### [Given text]
Rapido is giving the brass market, and all the rest of HO, a serious run. Man, that's a loverly rendition.


----------



## D&J Railroad (Oct 4, 2013)

Ordered a few but have no idea when they will be delivered. Web site says they are still in design.
I'm currently putting dcc into a couple of Proto Power E8 UPs


----------



## Gramps (Feb 28, 2016)

Trainworld is advertising the early black Amtrak E8 so I guess that's the first one that will come.


----------



## Old_Hobo (Feb 20, 2014)

I’d say they are at least a year out.....if this hobby teaches us anything these days, it is patience.....


----------



## Severn (May 13, 2016)

Rapido seems to have poached an athearn guy. I don't own any rapido yet. I now own two sd90mac g2s which I really like. And 1 scale train sd60 operator which Iis good but I miss all the little add ons. Nothing rapido.


----------



## Old_Hobo (Feb 20, 2014)

Severn said:


> Rapido seems to have poached an athearn guy


What makes you say that?


----------



## Severn (May 13, 2016)

I read it. And saw it.


----------



## LateStarter (Mar 12, 2016)

Thank God...
They aren't listed in Frisco paint.


----------



## Boris (Dec 5, 2020)

They look very nice. FWIW, I'm still waiting on an SW-1200 ordered 23+ months ago. I'm getting too old to order that far ahead. BTW: the Black Amtrak Unit is a very limited 500 unit run in conjunction with Amtrak, as their 50th anniversary is coming up May 1, 2021.


----------



## blackz28 (Jan 6, 2013)

i preordered the 938 A & 938 B so im planning on a year out


----------



## Boris (Dec 5, 2020)

blackz28 said:


> i preordered the 938 A & 938 B so im planning on a year out


I'm almost sure that I'm going to pass on this run, maybe they will do a PC color scheme the next run.


----------



## Jscullans (Jul 8, 2019)

Are they going to offer them in the atsf paint scheme?


----------



## Old_Hobo (Feb 20, 2014)

Go to the link in my first post to see what the road names are......


----------



## Gramps (Feb 28, 2016)

I went on some photo sites and I'm curious if 4316 was a one of a kind paint scheme. I have not seen any other Amtrak E's in black and I also saw 4316 in silver/red.


----------



## Boris (Dec 5, 2020)

Gramps said:


> I went on some photo sites and I'm curious if 4316 was a one of a kind paint scheme. I have not seen any other Amtrak E's in black and I also saw 4316 in silver/red.


It was the "rollout" color scheme to publicize the start of Amtrak. I was a Penn Central E8 that was repainted black, with Amtrak highlights instead of the PC scheme. After Amtrak started to standardize their fleet it was renumbered and repainted again to contemporary Amtrak Phase 2 colors.


----------



## Gramps (Feb 28, 2016)

Thanks. I saw photos of several ex PC units that retained the black paint but no Amtrack markings, just renumbered 318, 319 and 321. I just wondered if any others received the rollout scheme. The only photo I found of 4316 was the pointless arrow phase 1 scheme. It was later renumbered 322.


----------



## Old_Hobo (Feb 20, 2014)

Just read that the Amtrak special 50 year scheme sold out on pre-order in 48 hours......they were only going to make 500.....but now Rapido has extended the order dead-line to Jan. 15, 2021, so if you wanted one, now’s the time.....


----------

### [Data extract]
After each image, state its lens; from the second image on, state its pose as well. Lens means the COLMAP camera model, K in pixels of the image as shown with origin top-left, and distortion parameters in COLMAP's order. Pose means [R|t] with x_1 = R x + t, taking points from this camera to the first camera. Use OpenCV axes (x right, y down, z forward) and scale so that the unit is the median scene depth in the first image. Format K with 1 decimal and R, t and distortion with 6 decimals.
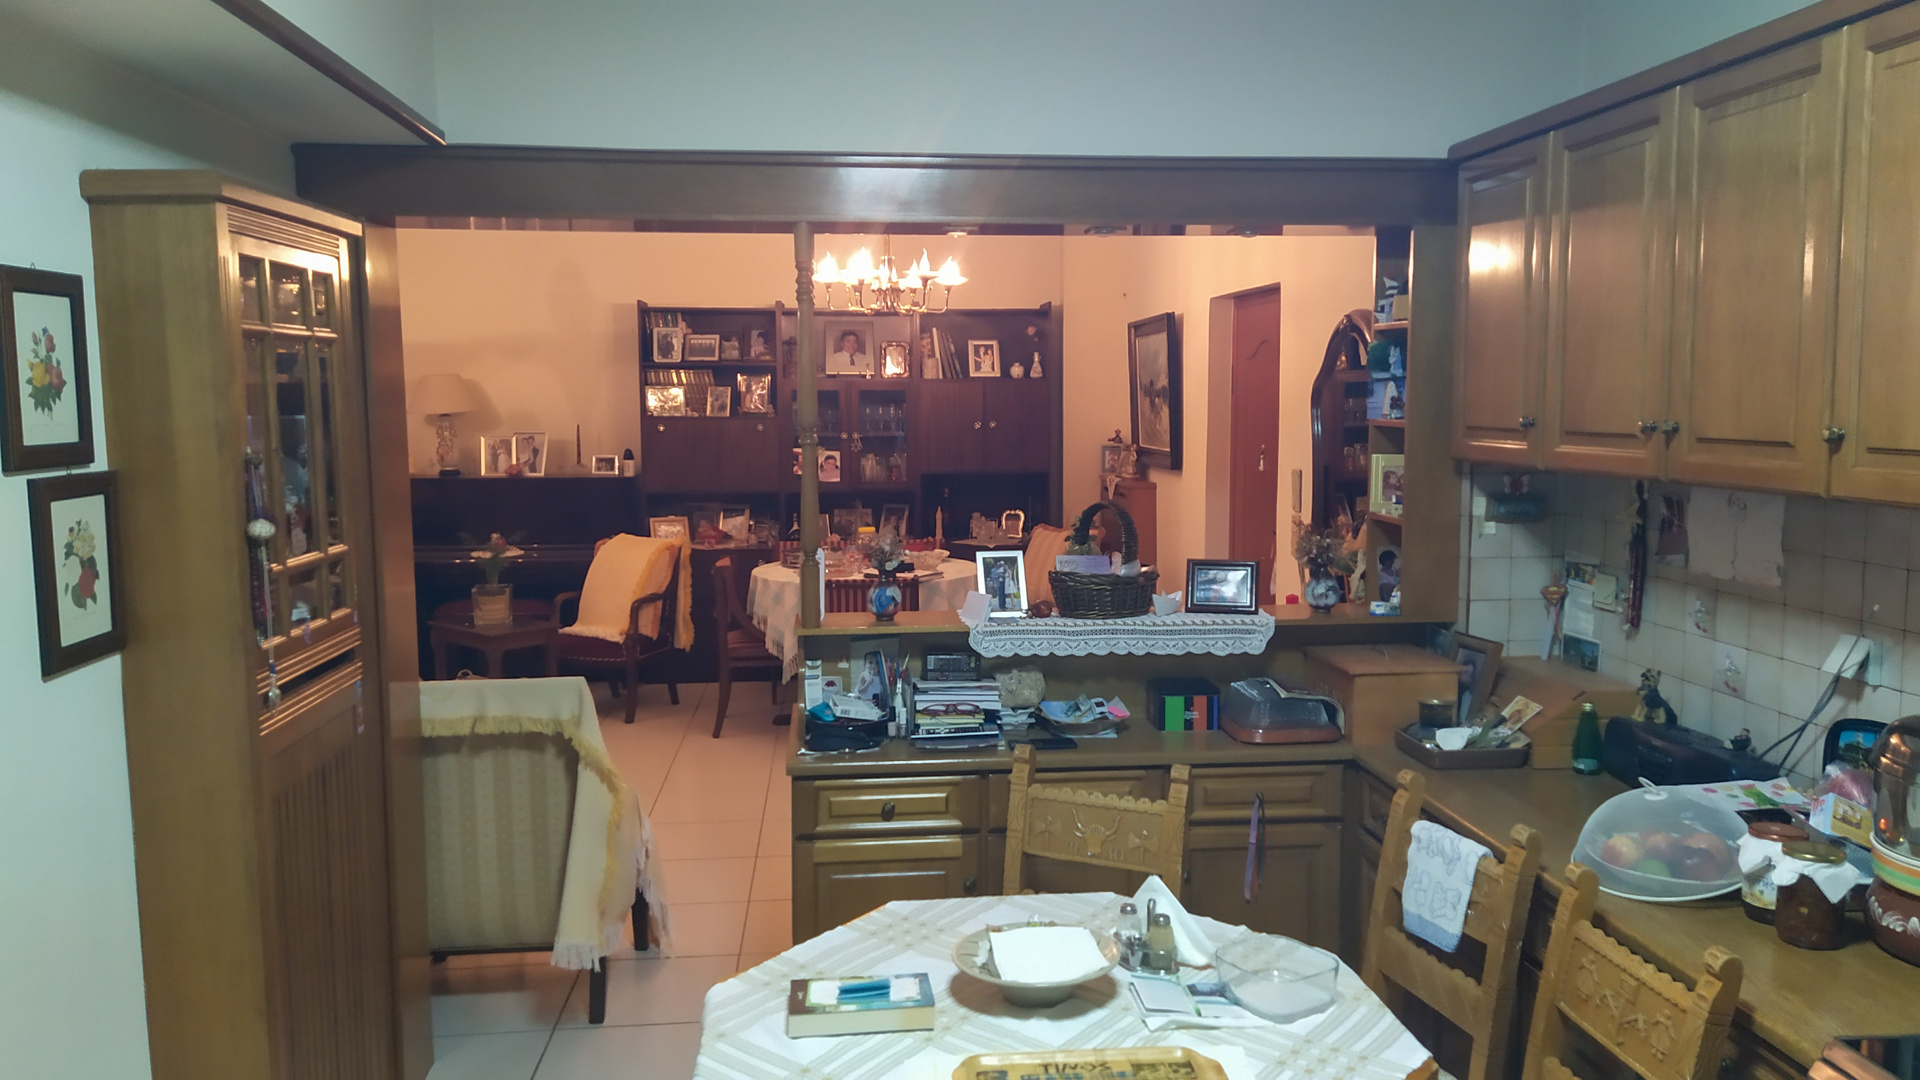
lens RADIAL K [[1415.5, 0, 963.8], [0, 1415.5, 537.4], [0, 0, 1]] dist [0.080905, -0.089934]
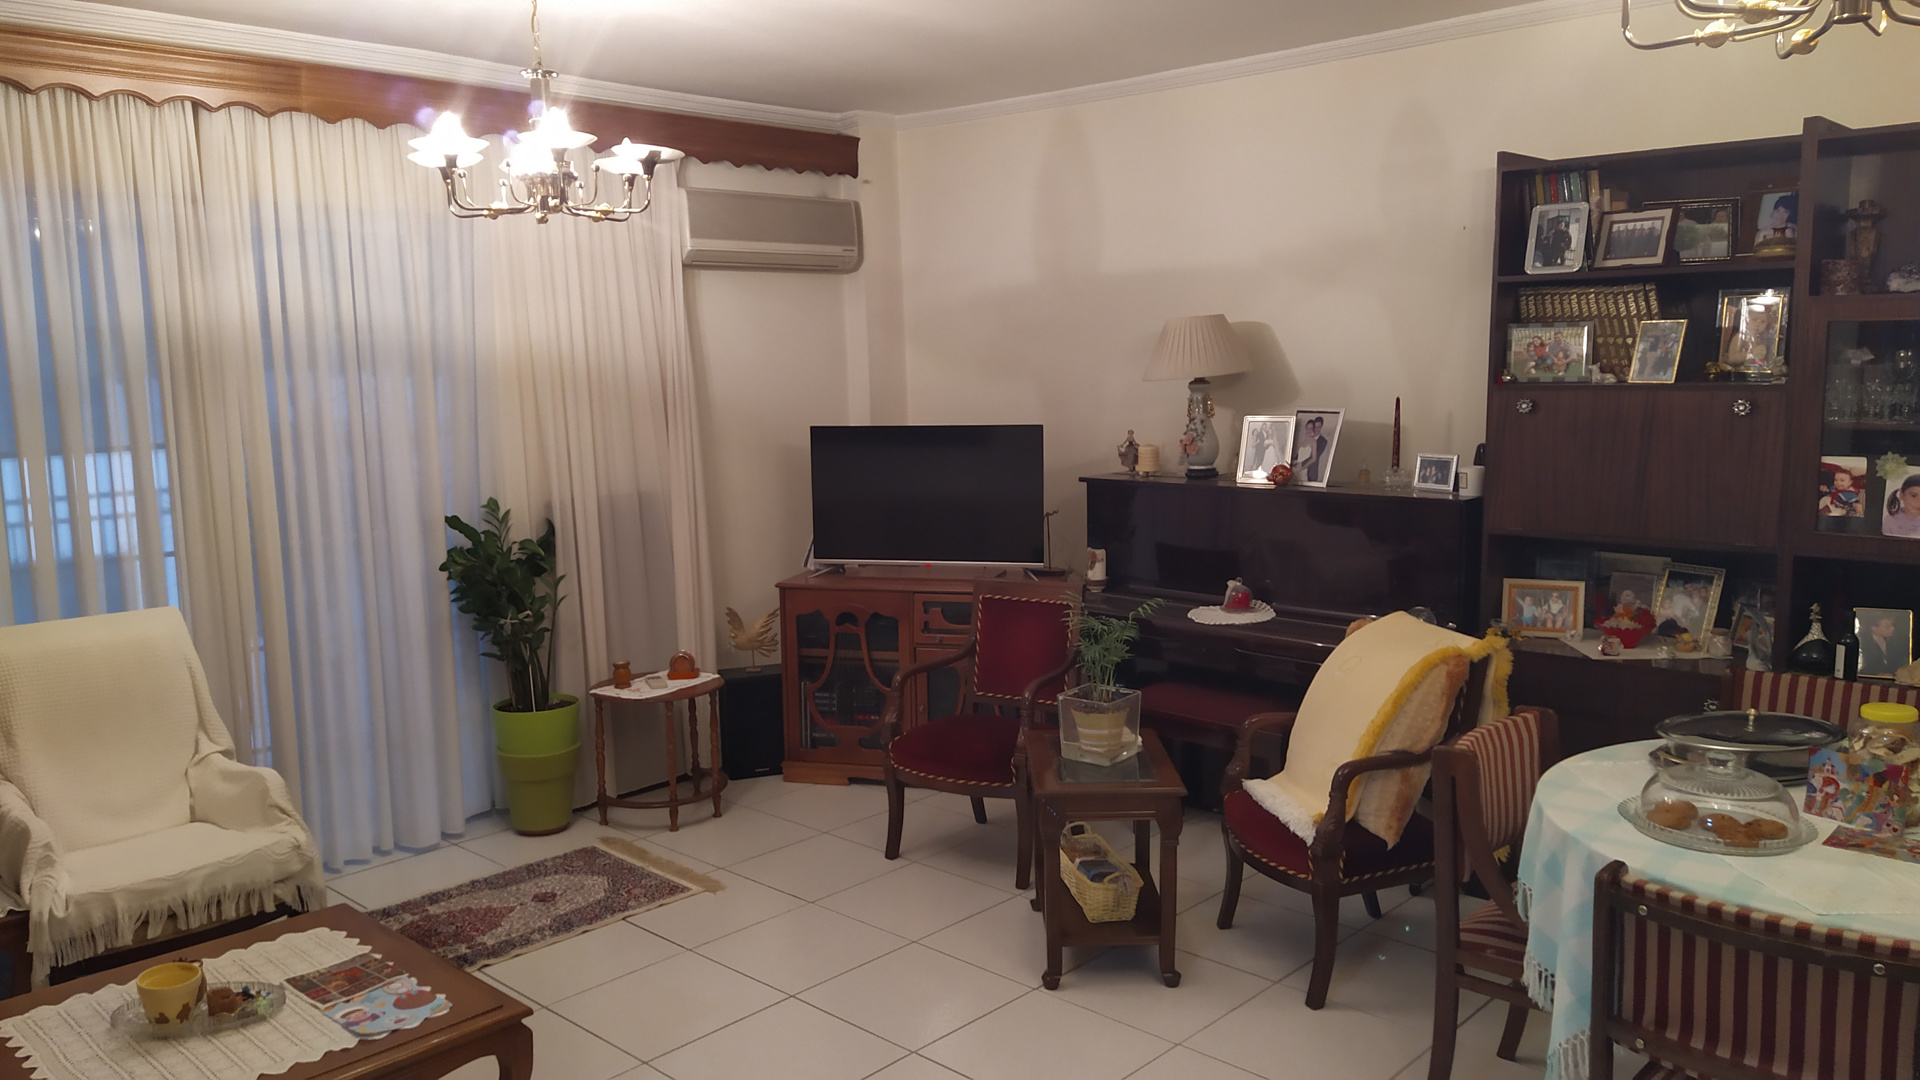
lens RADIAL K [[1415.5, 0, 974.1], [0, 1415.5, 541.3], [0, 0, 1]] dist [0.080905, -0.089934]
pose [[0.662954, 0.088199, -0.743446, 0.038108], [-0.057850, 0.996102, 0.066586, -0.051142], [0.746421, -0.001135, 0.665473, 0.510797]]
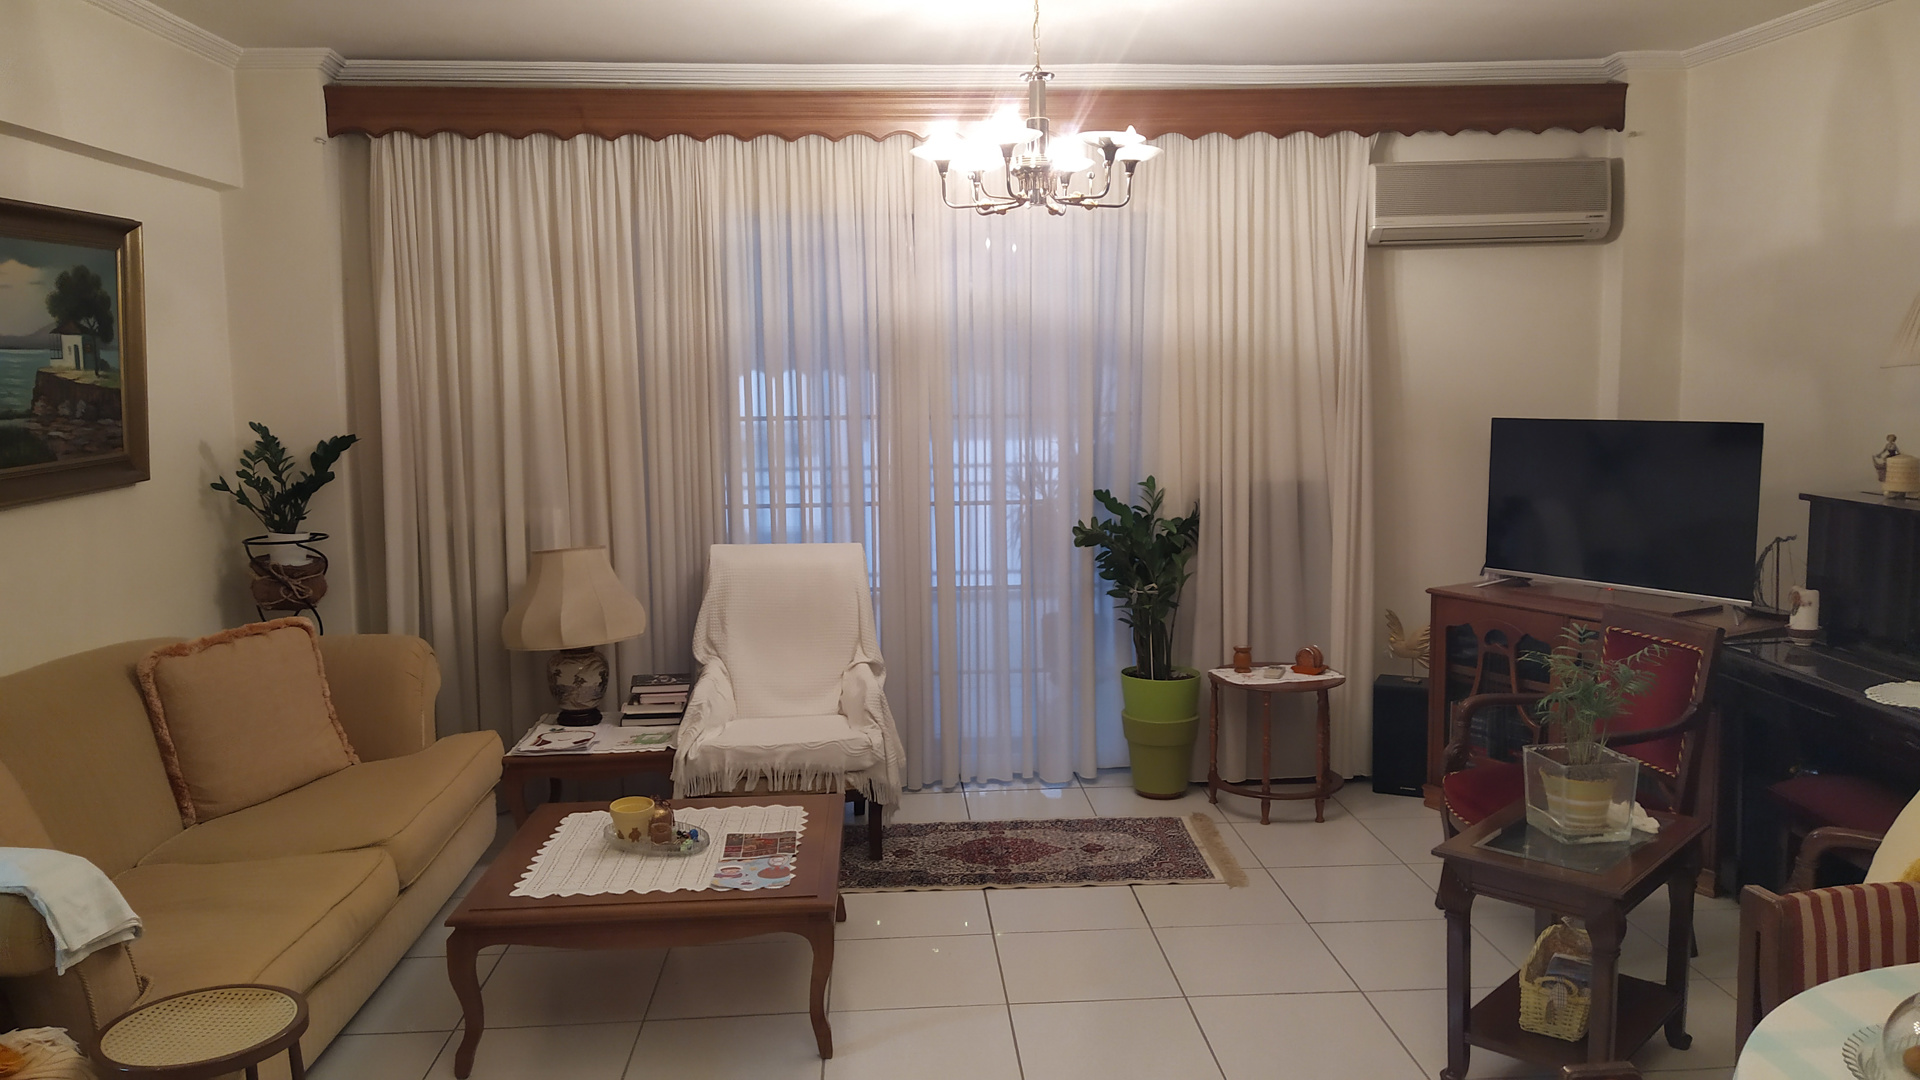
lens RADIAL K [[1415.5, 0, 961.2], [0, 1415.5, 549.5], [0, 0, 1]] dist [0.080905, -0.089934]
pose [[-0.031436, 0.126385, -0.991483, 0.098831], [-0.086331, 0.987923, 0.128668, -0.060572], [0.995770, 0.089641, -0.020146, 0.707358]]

...

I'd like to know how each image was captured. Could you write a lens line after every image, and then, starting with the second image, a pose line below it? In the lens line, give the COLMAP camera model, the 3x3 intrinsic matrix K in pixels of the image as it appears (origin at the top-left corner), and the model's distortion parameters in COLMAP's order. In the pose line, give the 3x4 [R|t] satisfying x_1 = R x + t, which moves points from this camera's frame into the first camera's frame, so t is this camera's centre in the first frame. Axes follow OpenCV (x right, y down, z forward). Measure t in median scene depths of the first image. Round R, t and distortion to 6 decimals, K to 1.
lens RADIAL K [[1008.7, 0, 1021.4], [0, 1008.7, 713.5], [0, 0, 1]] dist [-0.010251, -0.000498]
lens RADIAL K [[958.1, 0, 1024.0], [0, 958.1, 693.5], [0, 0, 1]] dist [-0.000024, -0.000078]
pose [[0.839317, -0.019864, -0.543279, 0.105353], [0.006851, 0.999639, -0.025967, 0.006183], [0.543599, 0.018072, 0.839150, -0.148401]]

### [Assignment 1]
From the forum thread on Rapido's E8 models, output the stretch from "Are they going" through "road names are......".
### [Assignment 2]
For each statement about the forum thread on Rapido's E8 models, answer yes or no according to whether it agrees with the thread, and quote the deciding words exactly: (a) Boris says the black Amtrak unit is a run of 500. (b) Old_Hobo reports that Rapido extended the order deadline to Jan. 15, 2021. (c) Gramps says the only photo of 4316 he found showed the black rollout scheme.

### [Task solution 1]
Are they going to offer them in the atsf paint scheme?


----------



## Old_Hobo (Feb 20, 2014)

Go to the link in my first post to see what the road names are......

### [Task solution 2]
(a) Yes: "the Black Amtrak Unit is a very limited 500 unit run in conjunction with Amtrak"
(b) Yes: "Rapido has extended the order dead-line to Jan. 15, 2021"
(c) No: "The only photo I found of 4316 was the pointless arrow phase 1 scheme."